結論から先にお伝えるすると、労働条件の不利益変更には労働者との合意が原則として必要になります。

これは過去の最高裁の判例を踏まえ法律(労働契約法8条)に定められているものです。

会社様によっては、この「合意」について、「ハードルが高い」と感じられる場合もあるのではないでしょうか。

確かに不利益変更の対象となる労働者数が多い場合や労働者との信頼関係が既に崩れてしまっているような場合など、合意を取り付けることの難易度が通常より高い場合も現実にはあります。

労働条件の不利益変更には、例外的に一定の要件を満たしたうえでの就業規則による変更や、労働組合がある場合には労働協約による変更も選択肢としては考えられます。

(労働者個々との合意によらない労働条件の不利益変更についてはまた改めてご紹介いたいと思います。)

厳しい状況であるからこそ、先を見据えた対応を

一方で、何よりもまずは、合意による労働条件の不利益変更の道を探ることが重要ではないかと考えます。

会社が厳しい状況であるからこそ、労働者に対して、可能な限り会社の状況や今後の見通しを明らかにしたうえで、労働条件の不利益変更について、真摯にその必要性や具体的な変更の内容を伝える。

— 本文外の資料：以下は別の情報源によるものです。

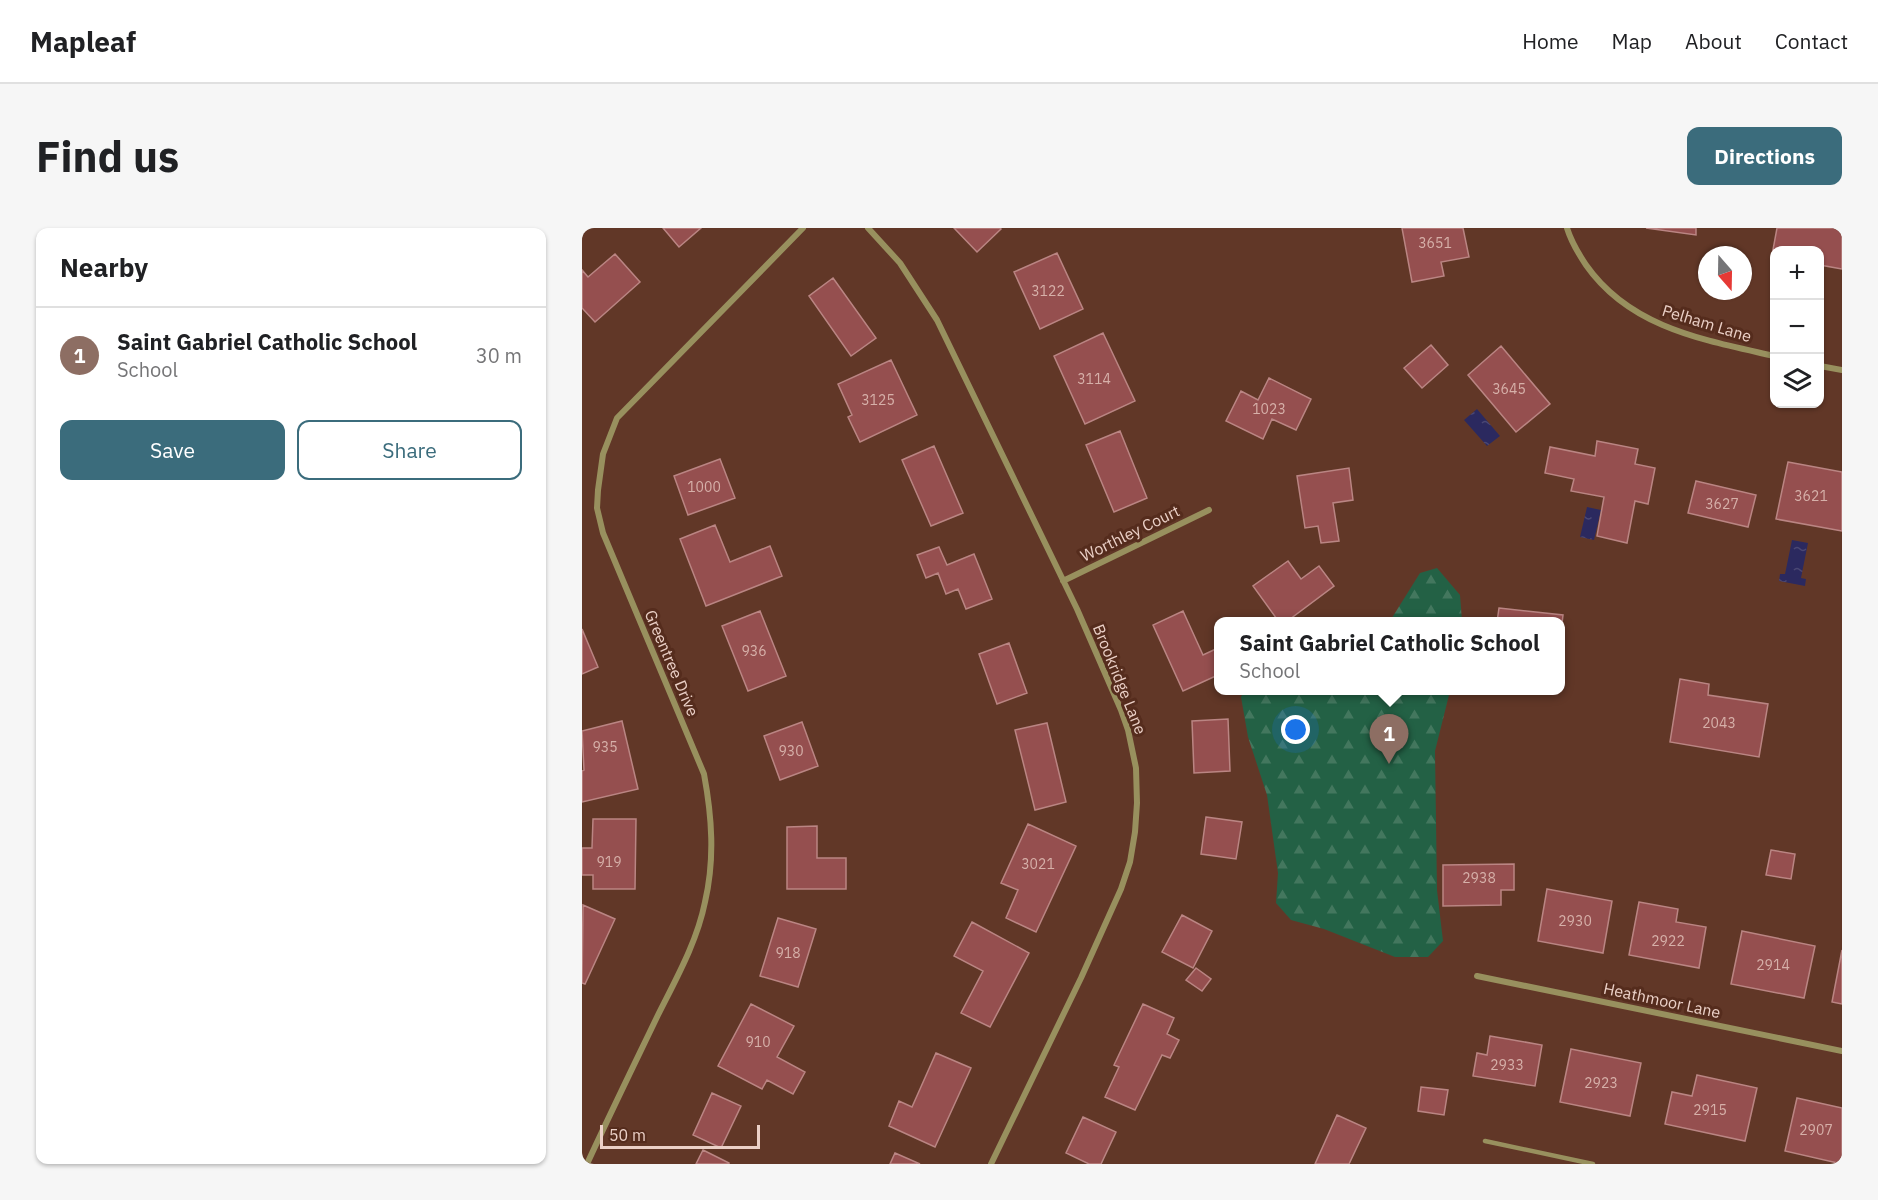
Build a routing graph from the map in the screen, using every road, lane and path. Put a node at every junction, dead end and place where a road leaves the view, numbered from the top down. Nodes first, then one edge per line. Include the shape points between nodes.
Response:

そのうえで、この先も引き続き会社に貢献してもらいたいこと、改めて労働条件の引き上げを行えるようお互いに進んでいきたい旨などを伝え、合意を取り付けられるよう最善を尽くす。

こうした姿勢は法律やリスクの観点のみならず、先を見据えた労働者との信頼関係の維持や中長期的な組織運営の観点からも不可欠ではないでしょうか?

合意までには、早い段階から経営サイドで検討を重ねることや計画を具体化すること、またあらかじめ労働者に対して丁寧かつ具体的に説明を尽くすことなど、様々な過程を経ることになります。

これは心身ともに大きな疲弊を伴う作業となりますが、この過程において会社としてどこまで真摯に向き合い、少しでも時間的な余裕を持ちつつ、合理的かつ具体的に準備を進められるかが合意の結果に影響してくることになります。

コロナ禍の今だからこそ、まさに現実の話として労働条件の不利益変更の問題に直面している、または検討を始めている会社様も少なくないのではないでしょうか?

労働条件の不利益変更にあたって、会社様によっては法律的に複数の選択肢が考えられる場合もありますが、こんな今だからこそ、中長期的な視点も踏まえ、原則を改めて確認して頂けるとよいのではないかと思います。

今回のような労働条件の不利益変更に関する問題は、特に今、そして今後しばらくは会社様の人事労務上の課題として大きな割合を占めてくる可能性もあります。

この点については、今後も随時、様々な視点からご紹介していきたいと思います。